PAGINA:
Una delle più grandi presunzioni umane è sicuramente quella di credere che la nostra specie sia al centro della creazione col diritto di disporre della libertà e della vita di ogni altro essere vivente, che è come credere che la goccia sia l’oceano o il granello di sabbia sia il deserto.


Noi universalisti/vegan crediamo che allo stesso modo del bambino, che ha i suoi sacrosanti diritti senza che abbia dei doveri,  sia doveroso accordare agli animali i diritti senza pretendere da loro dei doveri, per il fatto che l’umanità inevitabilmente interagisce con loro e che senza di loro la nostra stessa esistenza sarebbe impossibile.


Nessuna specie vive isolata; ognuna interagisce in modo più o meno invadente nei confronti delle altre con cui viene in contatto. Il problema nasce quando una specie agisce in modo devastante nei confronti delle altre fino schiavizzarle, torturarle e, spesso, portarle all’estinzione.


Il quesito è: se l’uomo è da considerare un animale come gli altri, perché non dovrebbe comportarsi come il leone che uccide la gazzella o come il lupo che mangia la pecora.


Ma l’essere umano non può comportarsi come gli animali predatori e considerarsi un essere civile, evoluto col diritto di sterminare tutto ciò che non gli assomiglia fisicamente;  non può considerarsi un essere dotato di etica e di raziocinio e comportarsi come l’uomo delle caverne. Un’azione malvagia non può essere considerata esecrabile a seconda della vittima, benedetta e auspicata se le vittime sono gli animali, condannabile se comminata a danno degli umani.

ELENCO ESTRATTO:

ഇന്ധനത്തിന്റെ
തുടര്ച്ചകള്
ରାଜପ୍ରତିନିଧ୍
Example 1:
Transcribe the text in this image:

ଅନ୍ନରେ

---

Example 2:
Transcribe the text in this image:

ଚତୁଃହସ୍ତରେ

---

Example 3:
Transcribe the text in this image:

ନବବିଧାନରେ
==
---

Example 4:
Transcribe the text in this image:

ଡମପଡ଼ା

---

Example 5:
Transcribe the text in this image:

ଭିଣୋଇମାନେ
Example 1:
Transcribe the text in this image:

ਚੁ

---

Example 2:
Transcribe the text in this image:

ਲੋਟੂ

COMPITO RICHIESTO 1: Riscrivi il passo del testo sui diritti degli animali da "Noi universalisti/vegan crediamo" a "mangia la pecora.", sostituendo "doveri" con "obblighi".
COMPITO RICHIESTO 2: Indica con un solo numero quante righe dell'elenco contengono la stringa "Example", distinguendo tra maiuscole e minuscole.
Il testo e l'elenco non hanno alcun legame tra loro.

RISPOSTA ESERCIZIO 1:
Noi universalisti/vegan crediamo che allo stesso modo del bambino, che ha i suoi sacrosanti diritti senza che abbia dei obblighi,  sia doveroso accordare agli animali i diritti senza pretendere da loro dei obblighi, per il fatto che l’umanità inevitabilmente interagisce con loro e che senza di loro la nostra stessa esistenza sarebbe impossibile.


Nessuna specie vive isolata; ognuna interagisce in modo più o meno invadente nei confronti delle altre con cui viene in contatto. Il problema nasce quando una specie agisce in modo devastante nei confronti delle altre fino schiavizzarle, torturarle e, spesso, portarle all’estinzione.


Il quesito è: se l’uomo è da considerare un animale come gli altri, perché non dovrebbe comportarsi come il leone che uccide la gazzella o come il lupo che mangia la pecora.

RISPOSTA ESERCIZIO 2: 7